Yevgeny Prigozhin has been walking on the edge of a knife for months. Now he dropped the dice. Once Caesar crossed the Rubicon, there was no turning back for him. He marched on Rome. Now Prigozhin is marching on Moscow. There will be no turning back for him either.

The leader of the Wagner mercenaries puts everything on one card in a desperate attempt to save his life. De facto, Prigozhin had the choice of either waiting for his death or, in a final act of rebellion, making a exit with loud fanfares. He chose the latter – and seeks revenge on his old master.

Everything that Prigozhin is and has he owes to one man: Vladimir Putin. Its billions, its power, its so-called private army – which has never been one, but always took orders from the Kremlin. And Prigozhin served his master faithfully for many years, doing his dirty work all over the world – until the servant was no longer content to live in the shadows.
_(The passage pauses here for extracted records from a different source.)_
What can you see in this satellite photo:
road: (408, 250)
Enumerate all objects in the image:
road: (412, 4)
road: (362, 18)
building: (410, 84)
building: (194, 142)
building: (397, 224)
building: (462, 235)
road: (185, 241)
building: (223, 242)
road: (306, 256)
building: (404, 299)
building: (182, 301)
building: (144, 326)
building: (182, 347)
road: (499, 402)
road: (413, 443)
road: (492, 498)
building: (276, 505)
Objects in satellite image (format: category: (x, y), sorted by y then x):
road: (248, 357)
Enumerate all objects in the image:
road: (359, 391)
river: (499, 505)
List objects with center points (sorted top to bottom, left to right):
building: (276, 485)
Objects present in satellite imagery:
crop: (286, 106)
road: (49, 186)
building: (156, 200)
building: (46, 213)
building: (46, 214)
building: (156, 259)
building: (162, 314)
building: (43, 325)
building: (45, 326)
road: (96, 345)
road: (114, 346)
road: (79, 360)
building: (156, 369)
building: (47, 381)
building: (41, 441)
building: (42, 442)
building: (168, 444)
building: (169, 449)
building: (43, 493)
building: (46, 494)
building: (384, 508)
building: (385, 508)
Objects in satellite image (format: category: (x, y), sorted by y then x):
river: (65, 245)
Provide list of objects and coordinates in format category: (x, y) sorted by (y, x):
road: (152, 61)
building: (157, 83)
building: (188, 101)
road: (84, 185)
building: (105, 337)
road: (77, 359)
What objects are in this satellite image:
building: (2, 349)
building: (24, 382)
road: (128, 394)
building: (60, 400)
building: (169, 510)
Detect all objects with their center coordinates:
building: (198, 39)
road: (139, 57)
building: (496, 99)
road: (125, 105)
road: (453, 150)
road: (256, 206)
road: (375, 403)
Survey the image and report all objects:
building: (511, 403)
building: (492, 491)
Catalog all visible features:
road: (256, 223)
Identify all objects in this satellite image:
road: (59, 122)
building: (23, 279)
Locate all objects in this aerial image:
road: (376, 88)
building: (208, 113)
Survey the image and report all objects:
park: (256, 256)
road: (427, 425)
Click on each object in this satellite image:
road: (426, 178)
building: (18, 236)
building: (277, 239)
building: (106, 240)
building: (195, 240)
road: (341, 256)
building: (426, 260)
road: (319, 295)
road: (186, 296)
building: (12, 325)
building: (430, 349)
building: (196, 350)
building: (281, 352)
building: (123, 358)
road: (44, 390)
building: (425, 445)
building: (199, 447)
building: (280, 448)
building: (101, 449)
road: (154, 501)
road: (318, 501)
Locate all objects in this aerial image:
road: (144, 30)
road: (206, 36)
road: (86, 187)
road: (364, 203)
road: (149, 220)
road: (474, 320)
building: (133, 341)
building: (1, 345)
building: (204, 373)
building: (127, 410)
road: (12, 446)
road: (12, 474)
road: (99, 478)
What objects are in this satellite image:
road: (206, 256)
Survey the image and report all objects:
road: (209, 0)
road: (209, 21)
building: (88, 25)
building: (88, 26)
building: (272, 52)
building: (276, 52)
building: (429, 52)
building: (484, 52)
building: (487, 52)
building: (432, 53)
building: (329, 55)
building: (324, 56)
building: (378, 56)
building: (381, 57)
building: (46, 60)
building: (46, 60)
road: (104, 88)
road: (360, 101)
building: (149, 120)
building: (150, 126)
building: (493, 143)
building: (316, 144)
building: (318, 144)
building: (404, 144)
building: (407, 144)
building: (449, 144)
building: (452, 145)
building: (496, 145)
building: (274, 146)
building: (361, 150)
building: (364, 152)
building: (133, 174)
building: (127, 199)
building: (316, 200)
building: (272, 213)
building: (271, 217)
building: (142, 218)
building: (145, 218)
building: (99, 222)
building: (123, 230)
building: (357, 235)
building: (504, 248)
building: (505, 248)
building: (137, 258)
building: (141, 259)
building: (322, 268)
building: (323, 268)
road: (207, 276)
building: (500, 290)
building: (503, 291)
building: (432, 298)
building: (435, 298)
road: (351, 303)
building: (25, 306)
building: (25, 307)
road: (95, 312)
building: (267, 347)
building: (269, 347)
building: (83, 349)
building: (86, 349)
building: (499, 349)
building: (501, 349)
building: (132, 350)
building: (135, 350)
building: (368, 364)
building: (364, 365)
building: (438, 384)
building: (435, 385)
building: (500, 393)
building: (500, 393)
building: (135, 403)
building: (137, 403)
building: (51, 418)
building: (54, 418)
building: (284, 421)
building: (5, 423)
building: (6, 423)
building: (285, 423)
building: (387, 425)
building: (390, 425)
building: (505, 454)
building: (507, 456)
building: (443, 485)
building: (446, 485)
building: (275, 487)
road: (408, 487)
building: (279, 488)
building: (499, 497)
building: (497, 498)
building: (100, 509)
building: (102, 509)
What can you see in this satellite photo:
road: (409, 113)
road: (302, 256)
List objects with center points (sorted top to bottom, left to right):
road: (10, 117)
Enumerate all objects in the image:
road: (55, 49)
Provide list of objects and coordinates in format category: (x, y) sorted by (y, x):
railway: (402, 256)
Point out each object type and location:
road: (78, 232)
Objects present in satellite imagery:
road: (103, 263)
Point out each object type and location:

Prigozhin wanted more, much more: recognition, fame, prestige and executive power. Prigozhin wanted to see fear in the eyes of the Russian military, who had always despised him. But Putin sided with the military in the power struggle between the Russian armed forces and Prigozhin.

His order for Wagner’s troops to submit to the Ministry of Defense was tantamount to a death sentence for Prigozhin. Who is Prigozhin without his fighters? A nobody. Who would soon have met the same end as the numerous separatist leaders for whom Putin no longer had any use. They died in weird car accidents, were shot in the head, or, as they say in Russia, accidentally fell out of a window.

Prigozhin knows only too well what is in store for him. He himself will have pushed one or the other man who has become unlovable out of the window. And so he prefers to go with a big bang. But desperation breeds danger. How dangerous, Putin himself demonstrated when he addressed the Russian nation on Saturday morning. Putin can already smell the smoke from Rostov in Moscow.